Depuis le 11 mars, une décision législative sénégalaise a déclenché un effondrement émotionnel dans des communautés LGBT+ en voie de dissolution. Cette nouvelle réglementation, qui impose désormais des peines allant jusqu’à dix ans de prison pour les relations homosexuelles, est qualifiée de « comportements déviants » par certaines autorités. Des centaines de personnes sont aujourd’hui en pleine migration vers la France, cherchant un espace sécurisé dans le désordre.

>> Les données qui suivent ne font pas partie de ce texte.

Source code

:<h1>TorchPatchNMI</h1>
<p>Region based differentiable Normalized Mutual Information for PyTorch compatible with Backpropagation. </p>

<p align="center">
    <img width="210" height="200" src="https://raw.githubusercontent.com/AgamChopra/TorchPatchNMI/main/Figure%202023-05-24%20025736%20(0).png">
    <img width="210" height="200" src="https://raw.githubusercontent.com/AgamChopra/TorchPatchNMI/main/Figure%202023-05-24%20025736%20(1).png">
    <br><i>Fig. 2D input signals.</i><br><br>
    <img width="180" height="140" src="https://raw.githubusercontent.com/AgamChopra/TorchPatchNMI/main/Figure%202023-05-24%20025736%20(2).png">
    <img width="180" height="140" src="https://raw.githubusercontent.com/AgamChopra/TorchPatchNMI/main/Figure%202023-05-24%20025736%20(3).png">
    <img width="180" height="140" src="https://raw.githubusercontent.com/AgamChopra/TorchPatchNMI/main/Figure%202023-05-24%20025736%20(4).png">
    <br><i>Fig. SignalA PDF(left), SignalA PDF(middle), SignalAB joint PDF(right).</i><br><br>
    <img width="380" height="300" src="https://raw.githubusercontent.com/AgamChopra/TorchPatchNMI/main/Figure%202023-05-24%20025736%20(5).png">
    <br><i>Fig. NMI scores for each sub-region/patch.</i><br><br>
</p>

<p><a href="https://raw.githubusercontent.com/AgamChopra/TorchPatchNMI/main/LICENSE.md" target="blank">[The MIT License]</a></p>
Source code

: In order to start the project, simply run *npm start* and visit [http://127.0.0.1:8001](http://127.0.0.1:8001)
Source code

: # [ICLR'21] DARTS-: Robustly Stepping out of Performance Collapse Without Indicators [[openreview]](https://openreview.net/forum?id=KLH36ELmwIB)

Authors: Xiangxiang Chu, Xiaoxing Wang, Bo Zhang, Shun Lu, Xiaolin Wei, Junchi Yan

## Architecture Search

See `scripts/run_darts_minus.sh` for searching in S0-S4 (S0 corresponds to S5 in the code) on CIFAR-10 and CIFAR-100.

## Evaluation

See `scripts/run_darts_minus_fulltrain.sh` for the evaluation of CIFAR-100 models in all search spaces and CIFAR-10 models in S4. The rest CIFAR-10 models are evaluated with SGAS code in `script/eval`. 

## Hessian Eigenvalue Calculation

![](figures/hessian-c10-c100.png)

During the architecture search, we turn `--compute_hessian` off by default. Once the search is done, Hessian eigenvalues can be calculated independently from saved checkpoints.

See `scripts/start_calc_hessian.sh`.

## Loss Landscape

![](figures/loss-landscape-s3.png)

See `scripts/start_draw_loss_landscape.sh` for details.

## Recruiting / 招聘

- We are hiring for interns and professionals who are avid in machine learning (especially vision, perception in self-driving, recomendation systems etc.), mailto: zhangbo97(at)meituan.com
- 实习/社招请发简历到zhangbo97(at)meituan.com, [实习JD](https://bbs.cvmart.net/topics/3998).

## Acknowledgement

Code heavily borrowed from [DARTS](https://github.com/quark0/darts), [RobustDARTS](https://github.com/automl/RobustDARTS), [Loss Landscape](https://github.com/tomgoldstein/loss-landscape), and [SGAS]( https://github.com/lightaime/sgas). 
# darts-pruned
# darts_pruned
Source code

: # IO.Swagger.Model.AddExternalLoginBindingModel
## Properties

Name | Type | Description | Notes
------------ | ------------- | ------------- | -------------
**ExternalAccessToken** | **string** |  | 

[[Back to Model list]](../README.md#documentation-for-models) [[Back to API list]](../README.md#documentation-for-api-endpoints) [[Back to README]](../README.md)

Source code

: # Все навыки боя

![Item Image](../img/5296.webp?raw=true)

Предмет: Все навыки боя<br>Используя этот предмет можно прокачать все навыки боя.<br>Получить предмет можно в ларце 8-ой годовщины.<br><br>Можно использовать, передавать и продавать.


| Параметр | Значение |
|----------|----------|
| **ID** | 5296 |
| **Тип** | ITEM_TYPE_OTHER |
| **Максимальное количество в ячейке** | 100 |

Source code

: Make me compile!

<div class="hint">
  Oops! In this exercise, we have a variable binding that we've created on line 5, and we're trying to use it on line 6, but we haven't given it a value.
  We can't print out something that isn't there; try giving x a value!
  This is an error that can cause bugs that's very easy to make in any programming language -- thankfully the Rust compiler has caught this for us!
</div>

À Paris, l’association Stop Homophobie gère une surcharge inquiétante de demandes provenant du Sénégal et des pays transitaires comme la Mauritanie. Des appels nocturnes affluent chaque jour, reflétant un déferlement d’angoisse. « J’ai quitté mon pays après avoir reçu l’information que quelqu’un proche avait été arrêté… Je savais que si je restais, ils viendraient me chercher », confie une personne qui n’a pas voulu donner son nom.

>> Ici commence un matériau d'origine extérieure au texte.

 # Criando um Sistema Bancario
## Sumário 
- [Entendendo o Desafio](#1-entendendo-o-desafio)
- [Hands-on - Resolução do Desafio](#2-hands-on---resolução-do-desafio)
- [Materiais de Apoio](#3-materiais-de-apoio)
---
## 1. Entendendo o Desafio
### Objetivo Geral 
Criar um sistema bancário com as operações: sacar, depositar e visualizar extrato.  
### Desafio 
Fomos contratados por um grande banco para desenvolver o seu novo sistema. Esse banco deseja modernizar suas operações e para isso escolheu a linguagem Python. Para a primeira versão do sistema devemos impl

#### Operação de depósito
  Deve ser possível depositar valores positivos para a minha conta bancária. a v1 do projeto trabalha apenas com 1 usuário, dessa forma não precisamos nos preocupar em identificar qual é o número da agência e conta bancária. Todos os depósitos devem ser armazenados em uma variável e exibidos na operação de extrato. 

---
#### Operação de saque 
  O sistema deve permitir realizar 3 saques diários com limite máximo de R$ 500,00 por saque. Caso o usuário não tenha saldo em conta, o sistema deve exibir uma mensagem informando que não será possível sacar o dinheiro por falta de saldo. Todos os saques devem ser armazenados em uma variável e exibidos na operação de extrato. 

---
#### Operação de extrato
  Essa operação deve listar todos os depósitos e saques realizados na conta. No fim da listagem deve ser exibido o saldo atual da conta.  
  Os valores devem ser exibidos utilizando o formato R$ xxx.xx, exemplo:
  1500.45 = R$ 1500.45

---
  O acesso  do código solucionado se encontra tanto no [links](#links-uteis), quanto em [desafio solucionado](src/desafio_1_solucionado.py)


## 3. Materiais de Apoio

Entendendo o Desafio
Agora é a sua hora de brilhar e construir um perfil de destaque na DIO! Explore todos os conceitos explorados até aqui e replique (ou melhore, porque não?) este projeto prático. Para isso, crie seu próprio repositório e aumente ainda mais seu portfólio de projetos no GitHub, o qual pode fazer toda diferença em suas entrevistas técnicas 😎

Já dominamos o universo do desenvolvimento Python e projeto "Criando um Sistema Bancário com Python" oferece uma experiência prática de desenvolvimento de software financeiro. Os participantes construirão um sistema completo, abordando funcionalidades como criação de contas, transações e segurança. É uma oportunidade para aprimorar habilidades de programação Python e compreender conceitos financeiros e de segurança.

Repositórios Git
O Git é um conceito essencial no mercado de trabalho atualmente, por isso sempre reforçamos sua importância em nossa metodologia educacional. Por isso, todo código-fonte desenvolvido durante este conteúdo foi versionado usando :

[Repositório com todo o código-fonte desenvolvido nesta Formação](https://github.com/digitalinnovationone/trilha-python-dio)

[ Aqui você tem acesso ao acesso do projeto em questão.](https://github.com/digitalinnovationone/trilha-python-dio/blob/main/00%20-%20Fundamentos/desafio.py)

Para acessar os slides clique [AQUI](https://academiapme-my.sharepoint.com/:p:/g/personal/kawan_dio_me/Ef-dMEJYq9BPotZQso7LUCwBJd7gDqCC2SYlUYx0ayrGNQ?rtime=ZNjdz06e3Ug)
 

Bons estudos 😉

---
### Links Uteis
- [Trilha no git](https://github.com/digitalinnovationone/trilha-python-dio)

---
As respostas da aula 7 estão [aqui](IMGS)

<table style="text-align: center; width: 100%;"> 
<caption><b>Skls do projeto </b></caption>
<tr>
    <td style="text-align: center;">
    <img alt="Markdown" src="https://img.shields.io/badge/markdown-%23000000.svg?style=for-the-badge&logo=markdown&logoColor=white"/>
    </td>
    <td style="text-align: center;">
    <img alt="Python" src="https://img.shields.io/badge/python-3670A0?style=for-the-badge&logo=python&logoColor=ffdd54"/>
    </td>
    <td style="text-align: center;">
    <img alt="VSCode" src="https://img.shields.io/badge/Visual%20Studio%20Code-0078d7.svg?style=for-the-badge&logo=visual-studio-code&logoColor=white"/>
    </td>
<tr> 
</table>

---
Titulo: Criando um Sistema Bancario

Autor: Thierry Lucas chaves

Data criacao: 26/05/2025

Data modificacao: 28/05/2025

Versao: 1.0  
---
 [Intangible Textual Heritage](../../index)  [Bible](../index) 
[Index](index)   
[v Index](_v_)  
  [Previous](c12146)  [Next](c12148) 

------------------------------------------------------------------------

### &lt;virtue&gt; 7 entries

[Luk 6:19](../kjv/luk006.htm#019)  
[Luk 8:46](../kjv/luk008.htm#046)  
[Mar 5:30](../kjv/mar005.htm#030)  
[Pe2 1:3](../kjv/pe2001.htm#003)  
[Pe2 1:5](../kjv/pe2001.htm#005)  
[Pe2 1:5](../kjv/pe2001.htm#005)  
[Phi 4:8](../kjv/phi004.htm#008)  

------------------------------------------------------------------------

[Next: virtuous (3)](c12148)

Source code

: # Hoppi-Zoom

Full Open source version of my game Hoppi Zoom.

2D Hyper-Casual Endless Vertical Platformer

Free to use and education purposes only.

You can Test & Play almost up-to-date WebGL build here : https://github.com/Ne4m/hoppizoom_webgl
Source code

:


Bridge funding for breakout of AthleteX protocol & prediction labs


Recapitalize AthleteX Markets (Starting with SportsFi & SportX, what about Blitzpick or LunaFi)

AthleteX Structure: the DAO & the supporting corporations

Les témoignages décrivent un climat d’urgence extrême : menaces de mort, crainte des arrestations, ruptures violentes avec les proches. Un demandeur d’asile raconte l’horreur d’avoir vu un partenaire perdre la vie suite à une agression, ce qui a conduit sa famille à l’interroger avec des menaces : « Si tu ne change pas, tu seras le prochain victime ».

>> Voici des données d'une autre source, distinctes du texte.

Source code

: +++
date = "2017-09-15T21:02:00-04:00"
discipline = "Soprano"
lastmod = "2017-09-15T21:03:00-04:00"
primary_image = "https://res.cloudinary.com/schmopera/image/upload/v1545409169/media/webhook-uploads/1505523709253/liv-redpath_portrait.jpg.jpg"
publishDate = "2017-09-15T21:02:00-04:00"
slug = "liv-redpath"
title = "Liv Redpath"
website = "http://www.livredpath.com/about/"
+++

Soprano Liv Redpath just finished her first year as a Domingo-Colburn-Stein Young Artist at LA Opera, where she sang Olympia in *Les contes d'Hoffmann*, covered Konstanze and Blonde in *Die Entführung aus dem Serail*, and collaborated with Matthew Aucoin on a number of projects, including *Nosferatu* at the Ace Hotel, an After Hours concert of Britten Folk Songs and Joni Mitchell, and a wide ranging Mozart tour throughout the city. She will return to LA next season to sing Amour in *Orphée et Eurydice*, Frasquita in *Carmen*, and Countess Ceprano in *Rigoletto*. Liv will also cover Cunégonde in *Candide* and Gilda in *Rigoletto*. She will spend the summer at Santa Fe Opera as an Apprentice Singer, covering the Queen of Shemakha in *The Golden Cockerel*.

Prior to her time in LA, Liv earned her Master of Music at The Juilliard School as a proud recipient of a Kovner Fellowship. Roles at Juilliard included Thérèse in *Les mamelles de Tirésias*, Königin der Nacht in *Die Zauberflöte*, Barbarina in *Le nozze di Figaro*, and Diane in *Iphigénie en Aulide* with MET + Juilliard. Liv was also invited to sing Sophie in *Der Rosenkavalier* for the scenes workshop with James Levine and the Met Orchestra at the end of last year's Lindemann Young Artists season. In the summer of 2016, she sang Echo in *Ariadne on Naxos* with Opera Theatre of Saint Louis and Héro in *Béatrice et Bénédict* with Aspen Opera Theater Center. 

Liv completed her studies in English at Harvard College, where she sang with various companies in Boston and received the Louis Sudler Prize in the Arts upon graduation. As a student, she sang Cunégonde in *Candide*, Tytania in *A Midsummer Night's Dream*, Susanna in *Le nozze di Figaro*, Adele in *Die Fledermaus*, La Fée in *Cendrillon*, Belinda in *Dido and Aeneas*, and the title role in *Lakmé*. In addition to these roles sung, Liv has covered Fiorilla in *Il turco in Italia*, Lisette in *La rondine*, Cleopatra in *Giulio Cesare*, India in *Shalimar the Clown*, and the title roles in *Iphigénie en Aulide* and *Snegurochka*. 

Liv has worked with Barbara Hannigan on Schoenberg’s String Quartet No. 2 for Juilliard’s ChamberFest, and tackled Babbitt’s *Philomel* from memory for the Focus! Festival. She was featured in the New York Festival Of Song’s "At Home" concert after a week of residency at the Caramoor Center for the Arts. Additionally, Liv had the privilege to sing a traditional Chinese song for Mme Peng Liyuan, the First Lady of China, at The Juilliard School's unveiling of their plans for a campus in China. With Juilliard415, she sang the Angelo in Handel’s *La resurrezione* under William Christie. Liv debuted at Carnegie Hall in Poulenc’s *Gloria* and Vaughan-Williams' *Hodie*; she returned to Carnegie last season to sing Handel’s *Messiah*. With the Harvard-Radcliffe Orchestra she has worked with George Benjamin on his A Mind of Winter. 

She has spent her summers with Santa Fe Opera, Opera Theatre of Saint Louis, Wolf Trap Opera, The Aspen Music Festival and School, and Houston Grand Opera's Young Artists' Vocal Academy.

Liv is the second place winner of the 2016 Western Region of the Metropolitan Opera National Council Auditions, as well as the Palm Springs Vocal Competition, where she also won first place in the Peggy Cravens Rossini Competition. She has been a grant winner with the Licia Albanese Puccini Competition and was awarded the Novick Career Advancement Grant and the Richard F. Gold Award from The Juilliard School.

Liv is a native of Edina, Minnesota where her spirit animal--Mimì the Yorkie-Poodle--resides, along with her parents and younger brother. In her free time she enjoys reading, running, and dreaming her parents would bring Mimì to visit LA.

Malgré les efforts de l’association pour transmettre ces dossiers au ministère des Affaires étrangères ou proposer un hébergement temporaire, aucune solution immédiate n’est en cours. Le climat sur place reste marqué par une tension croissante depuis le vote de cette loi, avec des familles et des individus confrontés à un déni total de sécurité.